With cap-and-trade incentives we see railways switching from diesel to electric engines saving 1% of GHGs in this sector.

A jet airliner burns 1,000 litres of fuel in 5 minutes. The number of flights per day in 2019 are estimated at 225,000 and growing. While the airline industry projects a 50% reduction in GHGs from the introduction of synthetic fuels, our inclination is to keep air flight related GHGs at par until new technologies come on stream.

By 2050 we expect 90% of GHGs either captured or eliminated from this sector.

(4) 2030 NET REDUCTIONS IN GHGs FROM TRUCKING, MARITIME SHIPPING, RAILROADS AND AIRPLANES—7%

.

Livable-Region-Plan-(GVRD)
LIVABLE REGION STRATEGIC PLAN ESTIMATES OF POLLUTION SOURCES

The Greater Vancouver Regional District estimates of emissions are shown in BLACK. Our projections for first stage reductions are shown in RED, and our second stage reductions are in LIGHT BLUE.

5 | Total Reductions—66%

The results from this analysis are shown in red and light blue in the figure above. At a glance they show how air pollution—or greenhouse gases—can be reduced by two thirds by a combination of government regulations and private sector innovation:

(1) Urban Transportation—31% net reduction in GHGs

(2) Urban Footprint—14% net reduction in GHGs

(3) Agriculture, Waste Management & Industry—14% net reduction in GHGs

(4) Long distance Transportation & Shipping—7% net reduction in GHGs

.

TOTAL NET REDUCTION IN GHGs—66%

.

cropped-mt-baker1.jpg
THE FIRST I SAW MOUNT BAKER IN 1970 THE SNOW LOOKED WHITE. THAT MURKY REDISH HUE VISIBLE TODAY IS THE COLOR OF THE GHGs IN THE AIR THAT WE BREATHE.

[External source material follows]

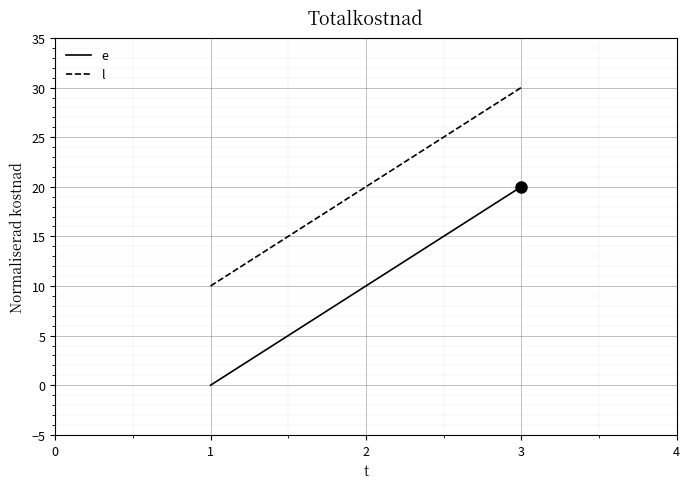

What is the sum of all l values?

60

Technological advances in electric engines, long-range batteries and international charging networks have unlocked the GHG-free future where the snow on Mount Baker will look white again.

The end of air pollution will not come until we see the sun set over the gas and oil industries. While this may trigger some economic shocks, we should expect some dividends.

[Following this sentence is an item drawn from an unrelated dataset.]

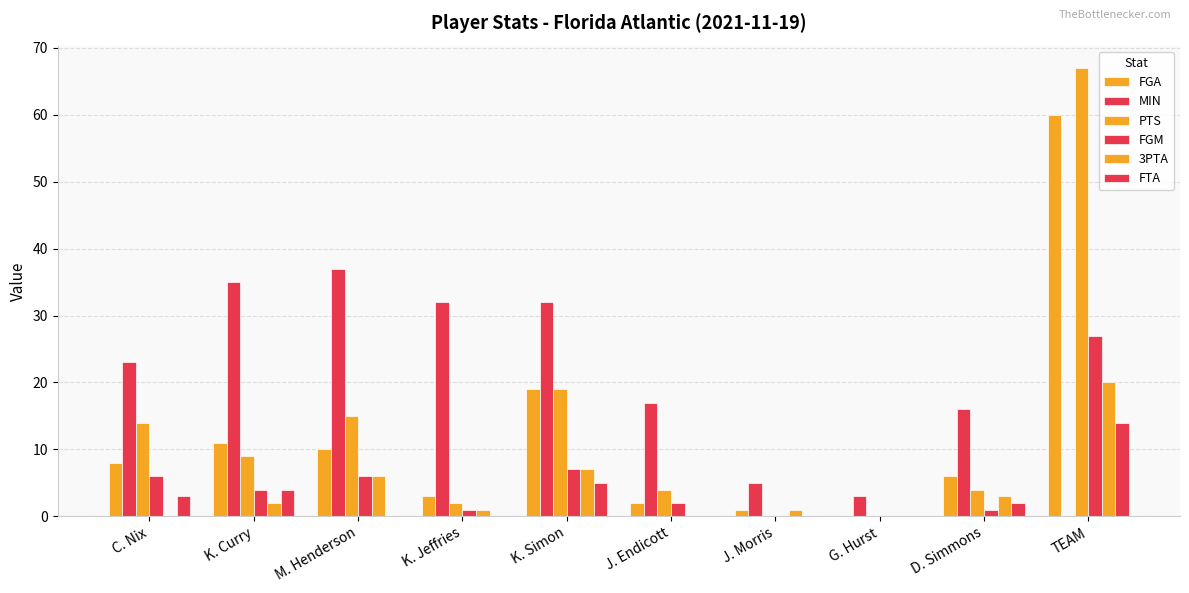

List the labels in order of MIN value, largest first.

M. Henderson, K. Curry, K. Jeffries, K. Simon, C. Nix, J. Endicott, D. Simmons, J. Morris, G. Hurst, TEAM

The first will be a peace dividend.  In the Middle East, where so much conflict has concentrated over the past 100 years, the time is approaching when the price of crude will fall to the point where it is no long worth fighting about.

Reducing air borne pollution by 66 percent in a decade, and 93% by 2050 will also return a health dividend. This will be a direct savings to government at the same time that it realized an unprecedented boost to the quality of human life and social functioning.

With the return of salmon to pre-colonial levels, the rise in mining for minerals to support the creation of the green energy grid, and the boom in demand for value-added forestry products from a return to the regional vernacular architecture, the region and the province will enjoy a very significant wealth effect.

Technological innovation has made possible a two-stage strategy for reducing GHGs presented above: Cut emissions by 66% before eliminating them altogether. Significantly, this transformation is accompanied by the hidden benefits and dividends are unprecedented impact and scope.

That is a regional strategy I can support!